Wohnraumpotenziale nutzen – Klarheit zum gestoppten Tiny-House-Projekt der WBG Einheit
Mit einer Stadtratsanfrage will Carolin Held, wohnungspolitische Sprecherin der Fraktion Die Linke, klären, warum das geplante Tiny-House-Projekt der WBG Einheit nicht weiterverfolgt wird und welche Möglichkeiten bestehen, das Grundstück künftig doch für Wohnungsbau zu nutzen.

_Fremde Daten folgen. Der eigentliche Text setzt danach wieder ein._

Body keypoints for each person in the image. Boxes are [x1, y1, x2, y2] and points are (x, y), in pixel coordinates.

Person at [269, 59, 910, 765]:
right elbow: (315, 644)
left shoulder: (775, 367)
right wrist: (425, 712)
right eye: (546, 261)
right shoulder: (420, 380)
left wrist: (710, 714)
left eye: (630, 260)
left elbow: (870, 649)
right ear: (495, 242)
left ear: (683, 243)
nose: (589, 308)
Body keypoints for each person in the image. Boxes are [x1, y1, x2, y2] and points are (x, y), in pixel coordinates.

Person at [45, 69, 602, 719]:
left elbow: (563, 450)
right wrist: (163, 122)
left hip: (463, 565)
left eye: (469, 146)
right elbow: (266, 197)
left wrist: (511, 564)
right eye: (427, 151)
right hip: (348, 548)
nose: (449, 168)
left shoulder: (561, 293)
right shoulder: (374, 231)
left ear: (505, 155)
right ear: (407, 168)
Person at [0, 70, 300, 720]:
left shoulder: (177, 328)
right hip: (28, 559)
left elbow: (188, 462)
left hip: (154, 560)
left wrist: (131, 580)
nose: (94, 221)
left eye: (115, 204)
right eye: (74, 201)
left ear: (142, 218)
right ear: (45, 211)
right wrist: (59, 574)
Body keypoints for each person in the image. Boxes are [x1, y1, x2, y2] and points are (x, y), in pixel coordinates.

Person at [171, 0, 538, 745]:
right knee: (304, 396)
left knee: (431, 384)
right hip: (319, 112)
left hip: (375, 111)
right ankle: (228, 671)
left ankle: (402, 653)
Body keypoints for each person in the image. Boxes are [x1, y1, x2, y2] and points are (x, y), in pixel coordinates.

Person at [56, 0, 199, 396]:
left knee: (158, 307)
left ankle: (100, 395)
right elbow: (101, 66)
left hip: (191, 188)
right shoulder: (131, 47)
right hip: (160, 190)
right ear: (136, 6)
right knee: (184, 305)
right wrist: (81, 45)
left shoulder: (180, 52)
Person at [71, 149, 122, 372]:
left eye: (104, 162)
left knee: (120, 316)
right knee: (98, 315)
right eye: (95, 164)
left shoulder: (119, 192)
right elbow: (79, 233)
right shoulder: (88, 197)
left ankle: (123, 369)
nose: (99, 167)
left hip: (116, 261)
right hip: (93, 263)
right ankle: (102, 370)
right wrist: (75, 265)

„Erfurt braucht dringend mehr bezahlbaren und altersgerechten Wohnraum. Deshalb ist für mich nicht nachvollziehbar, dass ein Projekt einer Wohnungsgenossenschaft gestoppt wird, ohne dass öffentlich klar ist, welche konkreten Gründe dagegensprechen und welche Alternativen geprüft wurden“, erklärt Held.
Die Anfrage soll klären, welche planungsrechtlichen oder städtebaulichen Vorgaben einer Wohnnutzung auf der Fläche entgegenstehen. Zudem soll die Stadtverwaltung darlegen, welchen konkreten Bedarf sie für eine gewerbliche Nutzung sieht und welche Änderungen notwendig wären, um dort künftig Wohnungsbau zu ermöglichen.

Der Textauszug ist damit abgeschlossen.